Edmonds is best known for his stylized studio portraits of young black people and still lifes that look to challenge and upend the traditional art historical canon by centering black and queer folk. His images are currently on view in multiple venues throughout New York, including the 2019 Whitney Biennial, a solo outing at Company gallery in the Lower East Side, and the Brooklyn Museum’s “Nobody Promised You Tomorrow: Art 50 Years After Stonewall.”

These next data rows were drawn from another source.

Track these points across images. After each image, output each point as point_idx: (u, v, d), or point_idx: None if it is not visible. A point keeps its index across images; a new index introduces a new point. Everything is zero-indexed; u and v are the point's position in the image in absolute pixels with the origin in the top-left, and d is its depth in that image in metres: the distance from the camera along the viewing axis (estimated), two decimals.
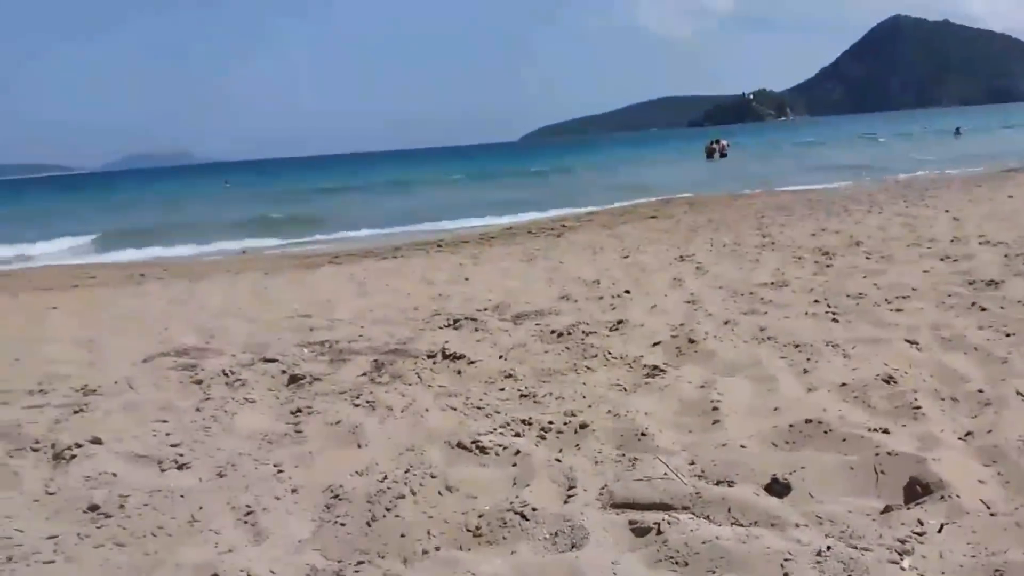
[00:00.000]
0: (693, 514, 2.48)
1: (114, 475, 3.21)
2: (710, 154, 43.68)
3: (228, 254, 15.99)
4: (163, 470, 3.26)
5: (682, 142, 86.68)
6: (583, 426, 3.33)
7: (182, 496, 2.91)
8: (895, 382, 3.59)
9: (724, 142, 45.25)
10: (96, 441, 3.60)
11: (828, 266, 7.05)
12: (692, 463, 2.89)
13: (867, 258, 7.25)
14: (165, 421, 3.93)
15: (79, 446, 3.52)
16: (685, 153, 55.26)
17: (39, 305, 8.98)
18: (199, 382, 4.67)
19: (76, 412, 4.20)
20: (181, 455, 3.37)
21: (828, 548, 2.15)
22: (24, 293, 10.75)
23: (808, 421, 3.12)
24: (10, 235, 22.06)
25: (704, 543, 2.23)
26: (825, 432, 3.04)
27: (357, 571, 2.29)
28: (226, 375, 4.75)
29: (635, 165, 47.68)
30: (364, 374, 4.67)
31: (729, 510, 2.47)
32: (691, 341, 4.64)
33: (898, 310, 5.05)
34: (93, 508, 2.88)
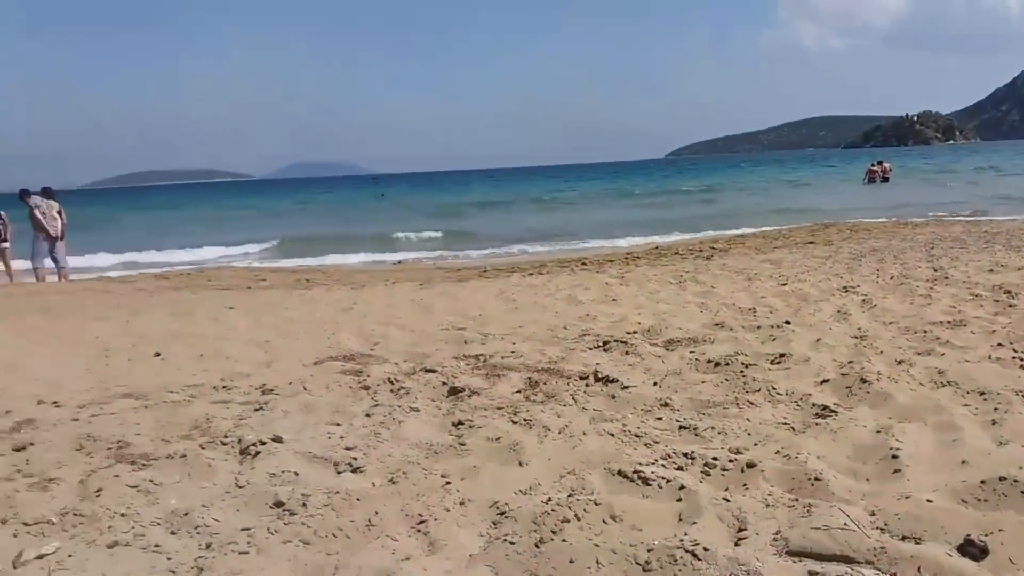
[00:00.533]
0: (878, 570, 2.36)
1: (296, 474, 3.42)
2: (871, 178, 41.32)
3: (385, 264, 16.75)
4: (339, 472, 3.44)
5: (840, 163, 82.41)
6: (750, 465, 3.23)
7: (359, 499, 3.07)
8: None
9: (887, 165, 42.69)
10: (278, 439, 3.86)
11: (1011, 306, 6.49)
12: (873, 514, 2.73)
13: None
14: (338, 424, 4.16)
15: (263, 443, 3.78)
16: (844, 175, 52.54)
17: (218, 304, 9.76)
18: (366, 388, 4.91)
19: (257, 410, 4.52)
20: (355, 459, 3.55)
21: None
22: (204, 292, 11.72)
23: (1003, 479, 2.88)
24: (187, 239, 24.10)
25: None
26: (1022, 492, 2.81)
27: None
28: (391, 382, 4.97)
29: (789, 187, 45.86)
30: (519, 391, 4.75)
31: (919, 569, 2.33)
32: (863, 381, 4.40)
33: None
34: (278, 504, 3.08)
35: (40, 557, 2.66)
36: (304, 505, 3.03)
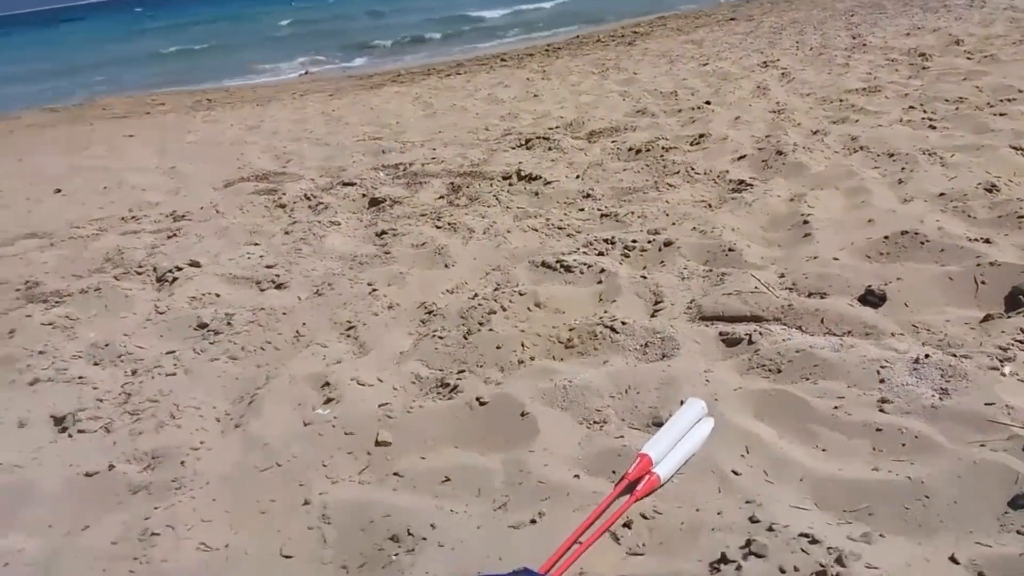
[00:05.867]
0: (785, 325, 2.49)
1: (217, 295, 3.38)
2: None
3: (290, 76, 15.82)
4: (262, 290, 3.41)
5: None
6: (668, 243, 3.30)
7: (284, 313, 3.06)
8: (998, 190, 3.41)
9: None
10: (195, 264, 3.77)
11: (924, 68, 6.55)
12: (782, 276, 2.85)
13: (968, 58, 6.69)
14: (257, 244, 4.07)
15: (179, 269, 3.70)
16: None
17: (115, 134, 9.18)
18: (283, 206, 4.77)
19: (170, 237, 4.38)
20: (277, 276, 3.51)
21: (926, 356, 2.14)
22: (99, 122, 10.96)
23: (904, 233, 3.01)
24: (66, 69, 22.19)
25: (798, 352, 2.25)
26: (922, 243, 2.94)
27: (459, 379, 2.40)
28: (308, 199, 4.84)
29: None
30: (442, 197, 4.69)
31: (822, 321, 2.47)
32: (779, 153, 4.46)
33: (1001, 114, 4.71)
34: (202, 326, 3.06)
35: None
36: (229, 324, 3.01)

Among Edmond’s most widely circulated images is Tête de Femme, which was used as the lead image for a recently published op-ed in the New York Times. The image shows a young black woman with coiffed hair looking directly out at the viewer as she holds an African mask. Visually it recalls Man Ray’s 1926 Kiki with African Mask, showing a young white woman with her eyes closed resting on a surface as she holds a similar mask. Edmonds has inverted the dynamics of the image: the black woman stares back, the mask no longer a colonial object pillaged by white Europeans.

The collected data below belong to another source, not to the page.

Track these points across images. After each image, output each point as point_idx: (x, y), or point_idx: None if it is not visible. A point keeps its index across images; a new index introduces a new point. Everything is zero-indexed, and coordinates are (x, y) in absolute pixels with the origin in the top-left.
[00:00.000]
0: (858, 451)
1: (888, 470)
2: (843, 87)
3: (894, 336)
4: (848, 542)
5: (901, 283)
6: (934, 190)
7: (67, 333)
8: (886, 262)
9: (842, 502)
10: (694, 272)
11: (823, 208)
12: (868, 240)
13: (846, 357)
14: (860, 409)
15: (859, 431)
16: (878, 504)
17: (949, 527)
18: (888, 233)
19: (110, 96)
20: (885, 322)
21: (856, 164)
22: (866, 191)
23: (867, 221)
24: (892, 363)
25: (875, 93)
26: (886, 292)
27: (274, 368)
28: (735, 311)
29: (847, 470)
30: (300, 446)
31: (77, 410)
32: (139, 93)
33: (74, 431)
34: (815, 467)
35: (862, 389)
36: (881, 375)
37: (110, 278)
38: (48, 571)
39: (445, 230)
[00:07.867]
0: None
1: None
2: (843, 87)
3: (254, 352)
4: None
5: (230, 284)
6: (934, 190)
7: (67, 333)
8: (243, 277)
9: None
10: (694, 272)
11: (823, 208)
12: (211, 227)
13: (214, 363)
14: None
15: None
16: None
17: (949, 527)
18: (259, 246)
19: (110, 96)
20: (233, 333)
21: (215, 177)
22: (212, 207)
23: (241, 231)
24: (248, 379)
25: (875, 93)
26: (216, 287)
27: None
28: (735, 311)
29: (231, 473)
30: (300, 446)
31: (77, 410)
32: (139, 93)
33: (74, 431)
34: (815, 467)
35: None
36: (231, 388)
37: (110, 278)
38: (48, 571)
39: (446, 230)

“We’re so pleased to offer the UOVO Prize to John Edmonds, an artist whose gorgeous photographs negotiating the intersection of race, gender, sexuality, and spirituality have been captivating us over the past several years,” Brooklyn Museum director Anne Pasternak said in a statement. The Brooklyn Museum show next year will be Edmond’s first solo museum exhibition and will be organized by two of the museum’s curators, Ashley James and Drew Sawyer.